本文:
今朝はこの旅初の曇天。でも天気予報によると、雨の心配はなく晴れ。

ホテルの朝飯に豊富産の牛乳が出たのだが、この旅の途中まで、豊富は牛乳の生産が盛んなことを知らなかった。これまで牛乳といえば、「道東のほう」というイメージしかなかった。北海道出身のくせに恥ずかしい限り。自分の無知さを改めて知る。

出発前に8月1日の利尻の宿をネットで予約する。これでこの旅の宿の予約は全て完了し、旅の途中でやらないといけないことが一つ減った。だんだん、旅のゴールが近づいていることを実感してくる。まだ終わってほしくはないな。

さて、今日の行程では、最初に「大規模草地牧場」のある山の方に入る。それで念の為、チェックアウトの時にフロントの方に聞いてみる。

自分     :「最近、この周辺でヒグマが出たなんてことは聞いてないですか?」

フロントの女性:「そういえば、何日か前に浜頓別の方で出たらしいとニュースで言ってましたよ」

浜頓別は、豊富の西隣りの町。「やや」と思いつつも、「あっち(浜頓別)のほうには行かないし、まっ大丈夫だろう」と、自分をいいように納得させて、予定通り「大規模草地牧場」に向かうことにする。

9:17 宿を出発。今日は時間があるし、曇天だし、あるところに寄って行こうと思っているので遅めの出発。道道84号線を東に進む。

9:28 道道121号線との分岐で、左折して「大規模草地牧場」方面に向かう。

大規模草地牧場

しばらく坂を上り、下り坂に入ると前が開けて、木のない芝生だけの丘が見えてくる。そして昨日も来た牧場の入口を通過し、「大規模草地牧場」に突入する。右の丘の斜面には、昨日と変わらず牧草ロールが転がっている。

再び坂を上る。その後も予想通りアップダウンが連続する。周囲は木が生えていない牧草地が続く丘陵地なので、なかなか眺望がいい。

牧場の入口から10分ぐらい走ったところの下り坂の途中で、真正面にある丘の緑の斜面に、白黒模様(黒多め)があるのに気づく。

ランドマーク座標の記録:
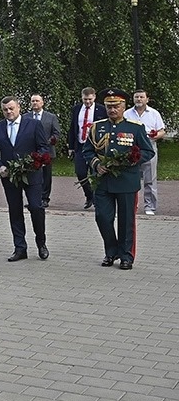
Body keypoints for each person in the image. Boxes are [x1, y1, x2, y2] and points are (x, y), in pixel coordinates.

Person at [83, 88, 156, 269]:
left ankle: (126, 256)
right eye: (109, 107)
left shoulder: (135, 128)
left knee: (126, 221)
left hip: (126, 181)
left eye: (116, 106)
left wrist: (131, 161)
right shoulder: (97, 127)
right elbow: (87, 151)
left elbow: (148, 151)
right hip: (102, 181)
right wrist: (96, 165)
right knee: (102, 217)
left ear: (124, 107)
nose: (112, 110)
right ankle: (111, 251)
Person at [0, 96, 50, 262]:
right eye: (5, 110)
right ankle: (20, 247)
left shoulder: (34, 125)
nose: (9, 112)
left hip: (32, 174)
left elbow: (44, 148)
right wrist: (0, 166)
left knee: (36, 208)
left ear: (19, 107)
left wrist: (35, 161)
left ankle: (41, 243)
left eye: (11, 108)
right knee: (15, 210)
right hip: (9, 176)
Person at [125, 90, 166, 216]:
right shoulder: (127, 114)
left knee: (150, 178)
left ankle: (150, 206)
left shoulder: (154, 113)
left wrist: (155, 136)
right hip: (132, 147)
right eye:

課題:
1/ 旅行記のうち、「9:17 宿を出発。今日は時」を含む語句で始まり「(黒多め)があるのに気づく。」で終わる部分を、そのまま書き写してもらえますか?
2/ 北海道の旅行記の続きを、最後の文の後から書き進めてもらえますか?

解答:
1/
9:17 宿を出発。今日は時間があるし、曇天だし、あるところに寄って行こうと思っているので遅めの出発。道道84号線を東に進む。

9:28 道道121号線との分岐で、左折して「大規模草地牧場」方面に向かう。

大規模草地牧場

しばらく坂を上り、下り坂に入ると前が開けて、木のない芝生だけの丘が見えてくる。そして昨日も来た牧場の入口を通過し、「大規模草地牧場」に突入する。右の丘の斜面には、昨日と変わらず牧草ロールが転がっている。

再び坂を上る。その後も予想通りアップダウンが連続する。周囲は木が生えていない牧草地が続く丘陵地なので、なかなか眺望がいい。

牧場の入口から10分ぐらい走ったところの下り坂の途中で、真正面にある丘の緑の斜面に、白黒模様(黒多め)があるのに気づく。

2/
あれはどう見ても放牧している乳牛の群れだ。ようやく牧場の家畜にお目にかかる。

大規模草地牧場①
大規模草地牧場①

そこから、しばらく走ると右前方の丘の上に建物が見えてくる。

「あっ、あれだろう」

9:43 レストハウス(2012年で休止)前に到着。宿を遅めに出発したのは、ここに寄って行くためで、早すぎるとまだ営業していないからだ。

そして、ここに寄ったのは「100円で牛乳飲み放題」があるという情報を事前に得ていたからだ。飲み放題といっても大量に飲むつもりはなく、本場の牧場でうまい牛乳を2,3杯ぐらい飲んでいこうかなと思っていた。それでも100円は十分安いだろうし。

飲み放題だからいって大量に飲んでしまうと、この後に走る予定の、原野しかない道道106号線でエライことになりそうだし…。

レストハウスに向かうため、右に入るや否や、

「本日定休日」

の看板が目に入る。

「うぅ~ん、せっかく来たのに残念、無念…」

仕方がない。

100円で牛乳飲み放題
100円で牛乳飲み放題

レストハウスは、大きな公園のようなところにあり、周りは牧場に囲まれているので、近くに放牧されている乳牛の群れや、遠くにいる数頭の馬の姿も見える。

そんな景色を眺めながら、しばらく休憩して出発する。

その後も、アップダウンが連続する緑の丘陵地を走る。丘のピークでは、丘陵地の凸凹や遠くまで続く牧草地がよく見渡せる。

一面の緑の中に時折、白黒斑点模様のような乳牛の群れ、点在する黄金色の牧草ロールが現れる。あまり広くない囲いの中に数十頭はいる牛の塊も見えたりする。

「牛横断注意」

の道路標識。牧場の中を走る農道ならではの標識だが、道路を横断中の牛の群れに遭遇することはなかった。

眺めがいいので写真を撮るために自転車を止めることが多くなる。アップダウンの連続の割に、眺めがいいこともあり、苦には感じない。

大規模草地牧場②
大規模草地牧場②

これでも眺めは十分いいだが、天気が良ければ、青い空や白い雲が加わり、もっとコントラストが増えて、さらにいい景色だろうと思う。が、今日はまだ曇天のままだ。

レストハウスから25分ほど走ったところで、下り道の両側は森になり、眺望がなくなる。どうやら「大規模草地牧場」は終わったようだ。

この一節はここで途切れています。